Eric Cantor, le seul député républicain de confession juive, s’est dit "profondément préoccupé des propos irresponsables tenus par la Maison Blanche, le vice-président, et la secrétaire d’État à l’encontre d’Israël". Il a également suggéré que ces critiques, parmi les plus dures que les Etats-Unis aient faites à Israël ces dernières décennies, n’étaient qu’un simple calcul politique. "Dans un effort d’améliorer nos relations avec les pays arabes, cette administration a montré une ferveur troublante à amoindrir nos amis et alliés."
Au Sénat, le républicain Sam Brownback a du mal à concevoir en quoi "condamner Israël le temps d’un week-end constitue un étape positive vers la paix".
Mais les élus ne sont pas les seuls à s’en prendre à la Maison Blanche. Le Comité américain des affaires publiques d’Israël, un puissant lobby pro-israélien, a exprimé de "sérieuses inquiétudes" à propos de la réaction de Barack Obama, et souhaité "des mesures immédiates" vers une normalisation en douceur des relations entre Israël et les Etats-Unis.
Au chevet d’une amitié effilochée
L’agitation qui a frappé Washington ces derniers jours s’explique par l’histoire diplomatique et politique entre les deux pays. Le gouvernement américain a depuis longtemps considéré Israël comme un allié privilégié au Proche-Orient, et les hommes politiques de droite comme de gauche sont généralement d’ardents défenseurs de l’État hébreu. De son côté, Israël voit les Etats-Unis comme son allié le plus solide, et a bénéficié du soutien inconditionnel de l’administration Bush durant huit ans.
Bien que Barack Obama ne fasse que suivre la ligne tracée par ses prédécesseurs, et qu’il bénéficie d’un large soutien de la communauté juive américaine (il a obtenu près de 80% du "vote juif" durant l’élection présidentielle), il n’a pas rechigné à faire des demandes très directes à Israël, en réclamant notamment au Premier ministre Benjamin Netanyahou de geler la colonisation. La résistance de l’État hébreu sur ce point en particulier a provoqué un refroidissement des relations entre les deux nations, et entraîné de nombreuses critiques questionnant le bien-fondé de sa stratégie.

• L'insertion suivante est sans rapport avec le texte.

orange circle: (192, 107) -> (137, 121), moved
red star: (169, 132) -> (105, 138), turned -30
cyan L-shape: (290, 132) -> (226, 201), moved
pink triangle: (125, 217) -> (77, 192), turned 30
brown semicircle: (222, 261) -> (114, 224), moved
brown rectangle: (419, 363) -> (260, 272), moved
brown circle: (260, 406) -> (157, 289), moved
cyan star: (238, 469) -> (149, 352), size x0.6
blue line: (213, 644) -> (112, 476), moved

"À Washington, les gens sont inquiets parce que normalement les relations entre les Etats-Unis et Israël sont très bonnes", conclut Guillaume Meyer. Lundi, le département d’État a tenté de calmer le jeu en assurant que la relation privilégiée entre les deux pays n’était pas durablement touchée. "Israël est un allié stratégique des Etats-Unis et continuera de le rester", a martelé son porte-parole Philip Crowley devant les journalistes. "Notre engagement envers la sécurité d’Israël reste intact."